Action item A: Return the listing below verbatim, beginning at its first line and ending with the line that contains "Question: In terms of size, does", both included. Omit the pictures.
--
Type Size Description
[uuid] 16 UUID in standard binary format (big-endian)

Internet Address

Type Format Description
[inet] [byte] size + address bytes IPv4 (4 bytes) or IPv6 (16 bytes)
[inetaddr] [inet] + [int] port Address with port number

Consistency Level

Type Size Description
[consistency] 2 Consistency level as unsigned short

String Collections

Type Format Description
[string list] [short] count + repeated [string] List of strings
[string map] [short] count + repeated ([string] key + [string] value) String-to-string map
[string multimap] [short] count + repeated ([string] key + [string list] values) String-to-string-list map
[bytes map] [short] count + repeated ([string] key + [bytes] value) String-to-bytes map

Frame Format

All protocol communication consists of frames. Each frame has a fixed 9-byte header followed by a variable-length body.

Frame Header (9 bytes)

Byte:     0         1         2         3         4         5         6         7         8
       +----------+----------+----------+----------+----------+----------+----------+----------+----------+
       | version  |  flags   |       stream_id     |  opcode  |                length                     |
       +----------+----------+----------+----------+----------+----------+----------+----------+----------+
       |  1 byte  |  1 byte  |       2 bytes       |  1 byte  |                4 bytes                    |
Offset Field Size Description
0 version 1 byte Protocol version with direction bit
1 flags 1 byte Frame flags
2-3 stream 2 bytes Stream identifier (big-endian)
4 opcode 1 byte Message type
5-8 length 4 bytes Body length in bytes (big-endian)

Version Byte

Bit 7 (MSB): Direction
    0 = Request (client → server)
    1 = Response (server → client)

Bits 6-0: Protocol version number

Examples:

Hex Value Binary Meaning
0x03 0000 0011 Request, protocol v3
0x83 1000 0011 Response, protocol v3
0x04 0000 0100 Request, protocol v4
0x84 1000 0100 Response, protocol v4
0x05 0000 0101 Request, protocol v5
0x85 1000 0101 Response, protocol v5

Frame Flags

Bit Flag Description Versions
0 COMPRESSION Body is compressed All
1 TRACING Request: enable tracing; Response: tracing ID included All
2 CUSTOM_PAYLOAD Custom payload map included v4+
3 WARNING Response contains warning messages v4+
4 USE_BETA Enable beta protocol features v5+
5-7 Reserved Must be zero -

Flag combinations: Multiple flags may be set. When COMPRESSION is set, all other frame body processing occurs after decompression.

Stream Identifier

The stream ID enables request-response multiplexing:

  • Range: 0 to 32767 (signed 16-bit, but negative values reserved)
--
Action item B: Retype the passage from the protocol notes above word for word. Begin at the words "Frame Header (9" and stop after "in bytes (big-endian)".

Records to use:
--
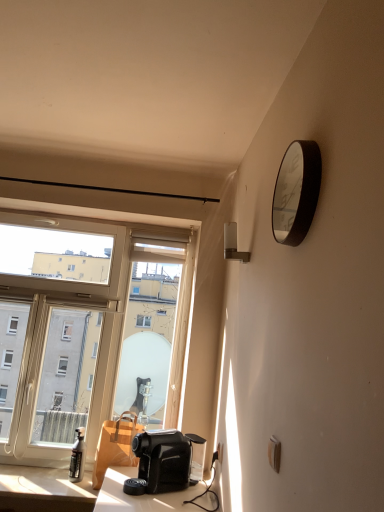
Question: Is metallic silver clock at upper right with transparent glass window at left?

Choices:
 (A) no
 (B) yes

Answer: (A)

Question: From a real-world perspective, is metallic silver clock at upper right below transparent glass window at left?

Choices:
 (A) yes
 (B) no

Answer: (B)

Question: Can you confirm if metallic silver clock at upper right is thinner than transparent glass window at left?

Choices:
 (A) no
 (B) yes

Answer: (B)

Question: Can you confirm if metallic silver clock at upper right is shorter than transparent glass window at left?

Choices:
 (A) yes
 (B) no

Answer: (A)

Question: Can you confirm if metallic silver clock at upper right is taller than transparent glass window at left?

Choices:
 (A) no
 (B) yes

Answer: (A)

Question: From the image's perspective, is white plastic lamp at upper right located above or below matte black spray bottle at lower left?

Choices:
 (A) below
 (B) above

Answer: (B)

Question: Is white plastic lamp at upper right to the left or to the right of matte black spray bottle at lower left in the image?

Choices:
 (A) left
 (B) right

Answer: (B)

Question: From a real-world perspective, is white plastic lamp at upper right physically located above or below matte black spray bottle at lower left?

Choices:
 (A) above
 (B) below

Answer: (A)

Question: Is white plastic lamp at upper right taller or shorter than matte black spray bottle at lower left?

Choices:
 (A) tall
 (B) short

Answer: (B)

Question: From a real-world perspective, is transparent glass window at left physically located above or below white plastic lamp at upper right?

Choices:
 (A) below
 (B) above

Answer: (A)

Question: Considering the positions of transparent glass window at left and white plastic lamp at upper right in the image, is transparent glass window at left wider or thinner than white plastic lamp at upper right?

Choices:
 (A) wide
 (B) thin

Answer: (B)

Question: In terms of height, does transparent glass window at left look taller or shorter compared to white plastic lamp at upper right?

Choices:
 (A) short
 (B) tall

Answer: (B)

Question: In terms of size, does transparent glass window at left appear bigger or smaller than white plastic lamp at upper right?

Choices:
 (A) big
 (B) small

Answer: (A)

Question: Is transparent glass window at left wider or thinner than matte black spray bottle at lower left?

Choices:
 (A) wide
 (B) thin

Answer: (B)

Question: Do you think transparent glass window at left is within matte black spray bottle at lower left, or outside of it?

Choices:
 (A) inside
 (B) outside

Answer: (B)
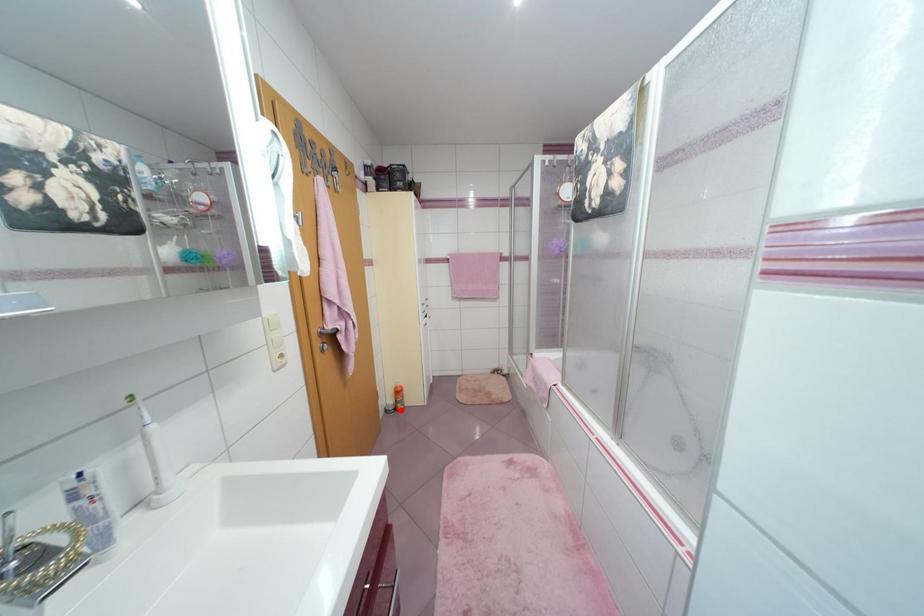
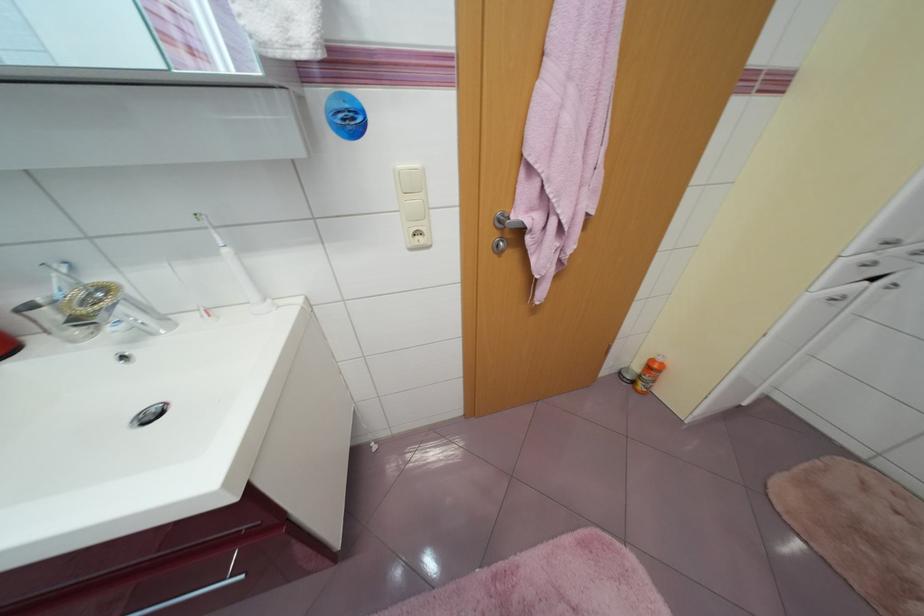
Find the pixel in the second image that matches the highlighted location in the first image.

(638, 383)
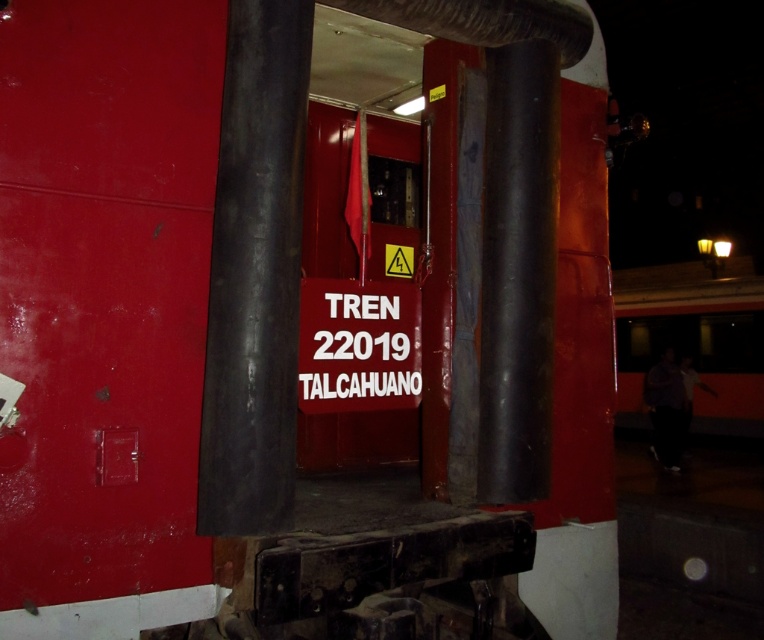
Which of these two, smooth black pole at center or white plastic sign at center, stands taller?

smooth black pole at center

Can you confirm if smooth black pole at center is positioned below white plastic sign at center?

Actually, smooth black pole at center is above white plastic sign at center.

Is point (270, 202) positioned in front of point (306, 304)?

Yes, point (270, 202) is closer to viewer.

Find the location of a particular element. Image resolution: width=764 pixels, height=640 pixels. smooth black pole at center is located at coordinates (254, 273).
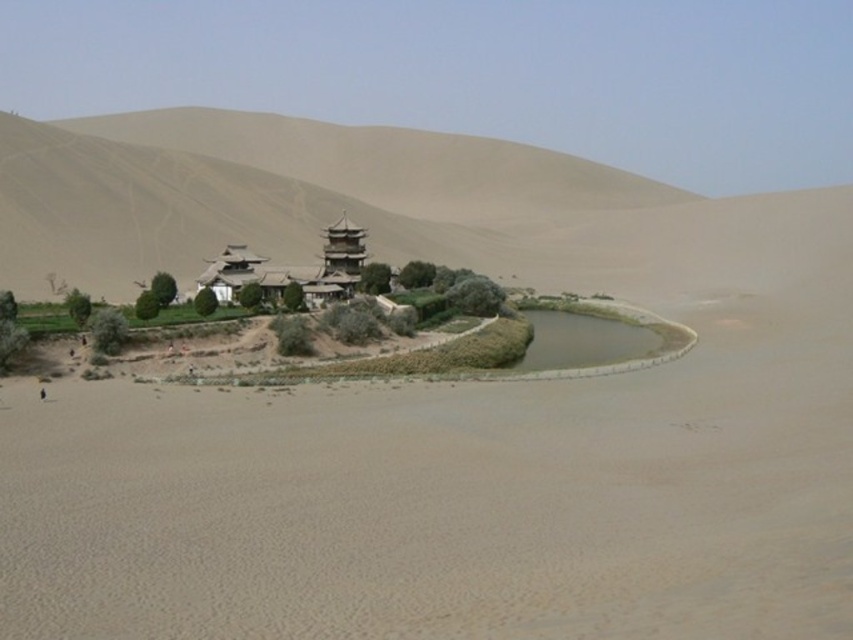
Question: Does desert sand at center appear on the right side of sandy beige hill at center?

Choices:
 (A) no
 (B) yes

Answer: (B)

Question: Among these objects, which one is nearest to the camera?

Choices:
 (A) sandy beige hill at center
 (B) desert sand at center

Answer: (B)

Question: Is desert sand at center bigger than sandy beige hill at center?

Choices:
 (A) yes
 (B) no

Answer: (B)

Question: Which object is closer to the camera taking this photo?

Choices:
 (A) sandy beige hill at center
 (B) desert sand at center

Answer: (B)

Question: From the image, what is the correct spatial relationship of desert sand at center in relation to sandy beige hill at center?

Choices:
 (A) below
 (B) above

Answer: (A)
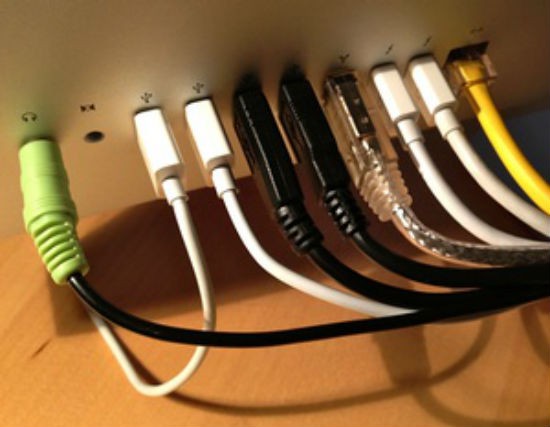
This screenshot has height=427, width=550. In order to click on data cables in this screenshot , I will do `click(476, 80)`, `click(442, 119)`, `click(405, 126)`, `click(367, 138)`, `click(316, 142)`, `click(278, 173)`, `click(220, 144)`, `click(158, 162)`.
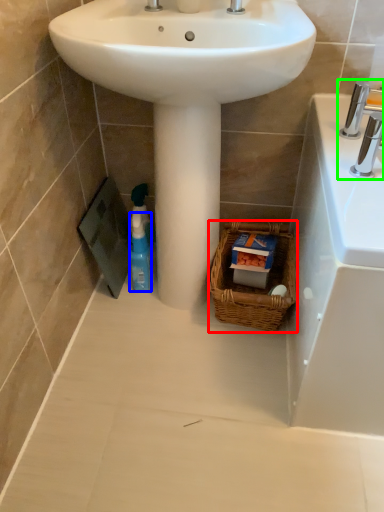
--
Written answer A:
Question: Is metallic silver clock at upper right with transparent glass window at left?

Choices:
 (A) no
 (B) yes

Answer: (A)

Question: From a real-world perspective, is metallic silver clock at upper right below transparent glass window at left?

Choices:
 (A) yes
 (B) no

Answer: (B)

Question: Can you confirm if metallic silver clock at upper right is thinner than transparent glass window at left?

Choices:
 (A) no
 (B) yes

Answer: (B)

Question: Can you confirm if metallic silver clock at upper right is shorter than transparent glass window at left?

Choices:
 (A) yes
 (B) no

Answer: (A)

Question: Can you confirm if metallic silver clock at upper right is taller than transparent glass window at left?

Choices:
 (A) no
 (B) yes

Answer: (A)

Question: From the image's perspective, is white plastic lamp at upper right located above or below matte black spray bottle at lower left?

Choices:
 (A) below
 (B) above

Answer: (B)

Question: Is white plastic lamp at upper right to the left or to the right of matte black spray bottle at lower left in the image?

Choices:
 (A) left
 (B) right

Answer: (B)

Question: From a real-world perspective, is white plastic lamp at upper right physically located above or below matte black spray bottle at lower left?

Choices:
 (A) above
 (B) below

Answer: (A)

Question: Is white plastic lamp at upper right taller or shorter than matte black spray bottle at lower left?

Choices:
 (A) tall
 (B) short

Answer: (B)

Question: From a real-world perspective, is transparent glass window at left physically located above or below white plastic lamp at upper right?

Choices:
 (A) below
 (B) above

Answer: (A)

Question: Considering the positions of transparent glass window at left and white plastic lamp at upper right in the image, is transparent glass window at left wider or thinner than white plastic lamp at upper right?

Choices:
 (A) wide
 (B) thin

Answer: (B)

Question: In terms of height, does transparent glass window at left look taller or shorter compared to white plastic lamp at upper right?

Choices:
 (A) short
 (B) tall

Answer: (B)

Question: In terms of size, does transparent glass window at left appear bigger or smaller than white plastic lamp at upper right?

Written answer B:
Frame Header (9 bytes)

Byte:     0         1         2         3         4         5         6         7         8
       +----------+----------+----------+----------+----------+----------+----------+----------+----------+
       | version  |  flags   |       stream_id     |  opcode  |                length                     |
       +----------+----------+----------+----------+----------+----------+----------+----------+----------+
       |  1 byte  |  1 byte  |       2 bytes       |  1 byte  |                4 bytes                    |
Offset Field Size Description
0 version 1 byte Protocol version with direction bit
1 flags 1 byte Frame flags
2-3 stream 2 bytes Stream identifier (big-endian)
4 opcode 1 byte Message type
5-8 length 4 bytes Body length in bytes (big-endian)